## 作業指示 1
本文で「ウクライナは、ロシア軍が」から始まる段落について、主要な事実を残したまま簡潔な箇条書きに書き改めよ。
## 作業指示 2
本文中に現れる国名を、登場順にすべて列挙せよ。
## 作業指示 3
本文の「ロシアの同盟国イランが、中東」から「標的になったと主張している。」までを、両端の語句も含めて一字一句そのまま書き写せ。

----- 対象本文 -----

ロシアの同盟国イランが、中東各国にドローン防衛技術を提供しているウクライナに対し、攻撃の対象になり得ると威嚇した。イランがロシアに供与したシャヘド・ドローンはウクライナ攻撃に広く使われており、ウクライナはその迎撃を通じて防空技術と運用ノウハウを蓄積してきたとみられている。
イラン国内の強硬派として知られるイラン議会国家安全保障外交政策委員会のエブラヒム・アジジ委員長は14日、Xに、ウクライナがイスラエル政権にドローン技術を提供し、事実上この戦争に介入していると投稿した。さらに、国連憲章第51条に基づき、ウクライナ全土はイランの合法的な標的になったと主張している。

ウクライナは、ロシア軍が戦場に投入してきたイラン製シャヘド・ドローンや改良型機への対処を重ね、実戦的な防空能力を磨いてきた。ドローンの迎撃率は約80%に達するとされる。ウクライナのウォロディミル・ゼレンスキー大統領は、中東諸国などにイラン製ドローンへの対処技術を提供する代わりに、パトリオット・ミサイルなどの追加支援を求めている。ゼレンスキー大統領は15日、中東に数十人規模の3チームを派遣したと明らかにした。

----- 提供資料 -----

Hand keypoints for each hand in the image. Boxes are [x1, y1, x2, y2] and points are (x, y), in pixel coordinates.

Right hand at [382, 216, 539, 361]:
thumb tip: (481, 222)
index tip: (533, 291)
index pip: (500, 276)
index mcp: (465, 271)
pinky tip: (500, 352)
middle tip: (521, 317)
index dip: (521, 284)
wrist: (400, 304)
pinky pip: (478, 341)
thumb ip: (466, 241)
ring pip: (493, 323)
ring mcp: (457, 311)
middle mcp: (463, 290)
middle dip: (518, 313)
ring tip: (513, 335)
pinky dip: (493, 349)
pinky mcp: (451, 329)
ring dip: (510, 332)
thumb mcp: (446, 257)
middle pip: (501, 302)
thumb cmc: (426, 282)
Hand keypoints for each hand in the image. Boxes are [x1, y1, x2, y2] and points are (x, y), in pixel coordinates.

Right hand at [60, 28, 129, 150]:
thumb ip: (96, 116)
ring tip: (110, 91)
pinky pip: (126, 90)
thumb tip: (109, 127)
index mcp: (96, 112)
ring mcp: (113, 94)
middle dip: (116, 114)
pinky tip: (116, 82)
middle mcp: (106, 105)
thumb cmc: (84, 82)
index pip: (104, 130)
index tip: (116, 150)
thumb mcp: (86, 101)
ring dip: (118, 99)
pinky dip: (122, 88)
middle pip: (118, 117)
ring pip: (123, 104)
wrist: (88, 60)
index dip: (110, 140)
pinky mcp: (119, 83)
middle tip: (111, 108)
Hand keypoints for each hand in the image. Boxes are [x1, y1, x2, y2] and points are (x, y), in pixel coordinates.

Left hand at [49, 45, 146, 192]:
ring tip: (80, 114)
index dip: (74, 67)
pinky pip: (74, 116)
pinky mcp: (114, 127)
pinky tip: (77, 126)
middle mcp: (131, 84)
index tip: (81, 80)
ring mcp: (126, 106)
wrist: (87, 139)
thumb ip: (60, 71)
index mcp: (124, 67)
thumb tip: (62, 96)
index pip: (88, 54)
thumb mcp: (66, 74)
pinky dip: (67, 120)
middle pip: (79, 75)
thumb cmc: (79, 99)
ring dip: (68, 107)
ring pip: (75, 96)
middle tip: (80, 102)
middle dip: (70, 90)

-----

## 想定解答 1
- ウクライナは、ロシア軍が投入したイラン製シャヘド・ドローンや改良型機への対処を重ね、実戦的な防空能力を磨いてきた。
- ドローンの迎撃率は約80%に達するとされる。
- ゼレンスキー大統領は、中東諸国などにイラン製ドローンへの対処技術を提供する見返りとして、パトリオット・ミサイルなどの追加支援を求めている。
- 同大統領は15日、数十人規模の3チームを中東に派遣したと明らかにした。

## 想定解答 2
ロシア、イラン、ウクライナ、イスラエル

## 想定解答 3
ロシアの同盟国イランが、中東各国にドローン防衛技術を提供しているウクライナに対し、攻撃の対象になり得ると威嚇した。イランがロシアに供与したシャヘド・ドローンはウクライナ攻撃に広く使われており、ウクライナはその迎撃を通じて防空技術と運用ノウハウを蓄積してきたとみられている。
イラン国内の強硬派として知られるイラン議会国家安全保障外交政策委員会のエブラヒム・アジジ委員長は14日、Xに、ウクライナがイスラエル政権にドローン技術を提供し、事実上この戦争に介入していると投稿した。さらに、国連憲章第51条に基づき、ウクライナ全土はイランの合法的な標的になったと主張している。